DATA EXTRACTS START
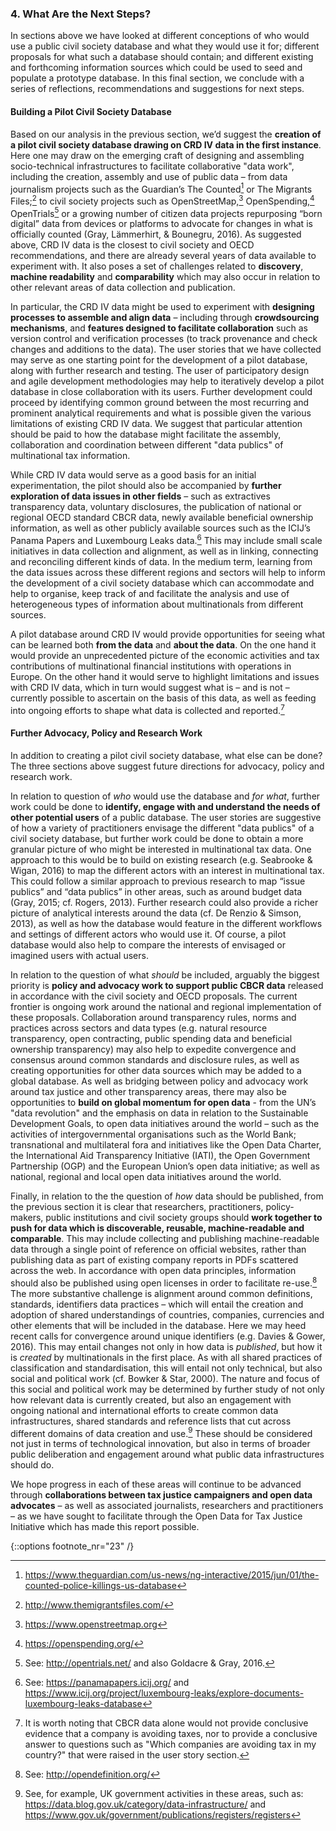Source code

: ### 4. What Are the Next Steps?

In sections above we have looked at different conceptions of who would use a public civil society database and what they would use it for; different proposals for what such a database should contain; and different existing and forthcoming information sources which could be used to seed and populate a prototype database. In this final section, we conclude with a series of reflections, recommendations and suggestions for next steps.

#### Building a Pilot Civil Society Database

Based on our analysis in the previous section, we’d suggest the **creation of a pilot civil society database drawing on CRD IV data in the first instance**. Here one may draw on the emerging craft of designing and assembling socio-technical infrastructures to facilitate collaborative "data work", including the creation, assembly and use of public data – from data journalism projects such as the Guardian’s The Counted[^18] or The Migrants Files;[^19] to civil society projects such as OpenStreetMap,[^20] OpenSpending,[^21] OpenTrials[^22] or a growing number of citizen data projects repurposing “born digital” data from devices or platforms to advocate for changes in what is officially counted (Gray, Lämmerhirt, & Bounegru, 2016). As suggested above, CRD IV data is the closest to civil society and OECD recommendations, and there are already several years of data available to experiment with. It also poses a set of challenges related to **discovery**, **machine readability** and **comparability** which may also occur in relation to other relevant areas of data collection and publication.

In particular, the CRD IV data might be used to experiment with **designing processes to assemble and align data** – including through **crowdsourcing mechanisms**, and **features designed to facilitate collaboration** such as version control and verification processes (to track provenance and check changes and additions to the data). The user stories that we have collected may serve as one starting point for the development of a pilot database, along with further research and testing. The user of participatory design and agile development methodologies may help to iteratively develop a pilot database in close collaboration with its users. Further development could proceed by identifying common ground between the most recurring and prominent analytical requirements and what is possible given the various limitations of existing CRD IV data. We suggest that particular attention should be paid to how the database might facilitate the assembly, collaboration and coordination between different "data publics" of multinational tax information.

While CRD IV data would serve as a good basis for an initial experimentation, the pilot should also be accompanied by **further exploration of data issues in other fields** – such as extractives transparency data, voluntary disclosures, the publication of national or regional OECD standard CBCR data, newly available beneficial ownership information, as well as other publicly available sources such as the ICIJ’s Panama Papers and Luxembourg Leaks data.[^23] This may include small scale initiatives in data collection and alignment, as well as in linking, connecting and reconciling different kinds of data. In the medium term, learning from the data issues across these different regions and sectors will help to inform the development of a civil society database which can accommodate and help to organise, keep track of and facilitate the analysis and use of heterogeneous types of information about multinationals from different sources.

A pilot database around CRD IV would provide opportunities for seeing what can be learned both **from the data** and **about the data**. On the one hand it would provide an unprecedented picture of the economic activities and tax contributions of multinational financial institutions with operations in Europe. On the other hand it would serve to highlight limitations and issues with CRD IV data, which in turn would suggest what is – and is not – currently possible to ascertain on the basis of this data, as well as feeding into ongoing efforts to shape what data is collected and reported.[^24]

#### Further Advocacy, Policy and Research Work

In addition to creating a pilot civil society database, what else can be done? The three sections above suggest future directions for advocacy, policy and research work.

In relation to question of *who* would use the database and *for what*, further work could be done to **identify, engage with and understand the needs of other potential users** of a public database. The user stories are suggestive of how a variety of practitioners envisage the different "data publics" of a civil society database, but further work could be done to obtain a more granular picture of who might be interested in multinational tax data. One approach to this would be to build on existing research (e.g. Seabrooke & Wigan, 2016) to map the different actors with an interest in multinational tax. This could follow a similar approach to previous research to map “issue publics” and “data publics” in other areas, such as around budget data (Gray, 2015; cf. Rogers, 2013). Further research could also provide a richer picture of analytical interests around the data (cf. De Renzio & Simson, 2013), as well as how the database would feature in the different workflows and settings of different actors who would use it. Of course, a pilot database would also help to compare the interests of envisaged or imagined users with actual users.

In relation to the question of what *should* be included, arguably the biggest priority is **policy and advocacy work to support public CBCR data** released in accordance with the civil society and OECD proposals. The current frontier is ongoing work around the national and regional implementation of these proposals. Collaboration around transparency rules, norms and practices across sectors and data types (e.g. natural resource transparency, open contracting, public spending data and beneficial ownership transparency) may also help to expedite convergence and consensus around common standards and disclosure rules, as well as creating opportunities for other data sources which may be added to a global database. As well as bridging between policy and advocacy work around tax justice and other transparency areas, there may also be opportunities to **build on global momentum for open data** - from the UN’s "data revolution" and the emphasis on data in relation to the Sustainable Development Goals, to open data initiatives around the world – such as the activities of intergovernmental organisations such as the World Bank; transnational and multilateral fora and initiatives like the Open Data Charter, the International Aid Transparency Initiative (IATI), the Open Government Partnership (OGP) and the European Union’s open data initiative; as well as national, regional and local open data initiatives around the world.

Finally, in relation to the the question of *how* data should be published, from the previous section it is clear that researchers, practitioners, policy-makers, public institutions and civil society groups should **work together to push for data which is discoverable, reusable, machine-readable and comparable**. This may include collecting and publishing machine-readable data through a single point of reference on official websites, rather than publishing data as part of existing company reports in PDFs scattered across the web. In accordance with open data principles, information should also be published using open licenses in order to facilitate re-use.[^25] The more substantive challenge is alignment around common definitions, standards, identifiers data practices – which will entail the creation and adoption of shared understandings of countries, companies, currencies and other elements that will be included in the database. Here we may heed recent calls for convergence around unique identifiers (e.g. Davies & Gower, 2016). This may entail changes not only in how data is *published*, but how it is *created* by multinationals in the first place. As with all shared practices of classification and standardisation, this will entail not only technical, but also social and political work (cf. Bowker & Star, 2000). The nature and focus of this social and political work may be determined by further study of not only how relevant data is currently created, but also an engagement with ongoing national and international efforts to create common data infrastructures, shared standards and reference lists that cut across different domains of data creation and use.[^26] These should be considered not just in terms of technological innovation, but also in terms of broader public deliberation and engagement around what public data infrastructures should do.

We hope progress in each of these areas will continue to be advanced through **collaborations between tax justice campaigners and open data advocates** – as well as associated journalists, researchers and practitioners – as we have sought to facilitate through the Open Data for Tax Justice Initiative which has made this report possible.

{::options footnote_nr="23" /}
[^18]:  https://www.theguardian.com/us-news/ng-interactive/2015/jun/01/the-counted-police-killings-us-database
[^19]: http://www.themigrantsfiles.com/
[^20]: https://www.openstreetmap.org
[^21]: https://openspending.org/
[^22]: See: http://opentrials.net/ and also Goldacre & Gray, 2016.
[^23]: See: https://panamapapers.icij.org/ and https://www.icij.org/project/luxembourg-leaks/explore-documents-luxembourg-leaks-database
[^24]: It is worth noting that CBCR data alone would not provide conclusive evidence that a company is avoiding taxes, nor to provide a conclusive answer to questions such as "Which companies are avoiding tax in my country?" that were raised in the user story section.
[^25]: See: http://opendefinition.org/
[^26]: See, for example, UK government activities in these areas, such as: https://data.blog.gov.uk/category/data-infrastructure/ and https://www.gov.uk/government/publications/registers/registers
DATA EXTRACTS END
**ABOUT THIS EXERCISE**
Without the pictures, write out the lines from the beginning of the entries through the line with "#### Building a Pilot Civil Society Database".

**SOLUTION**
Source code

: ### 4. What Are the Next Steps?

In sections above we have looked at different conceptions of who would use a public civil society database and what they would use it for; different proposals for what such a database should contain; and different existing and forthcoming information sources which could be used to seed and populate a prototype database. In this final section, we conclude with a series of reflections, recommendations and suggestions for next steps.

#### Building a Pilot Civil Society Database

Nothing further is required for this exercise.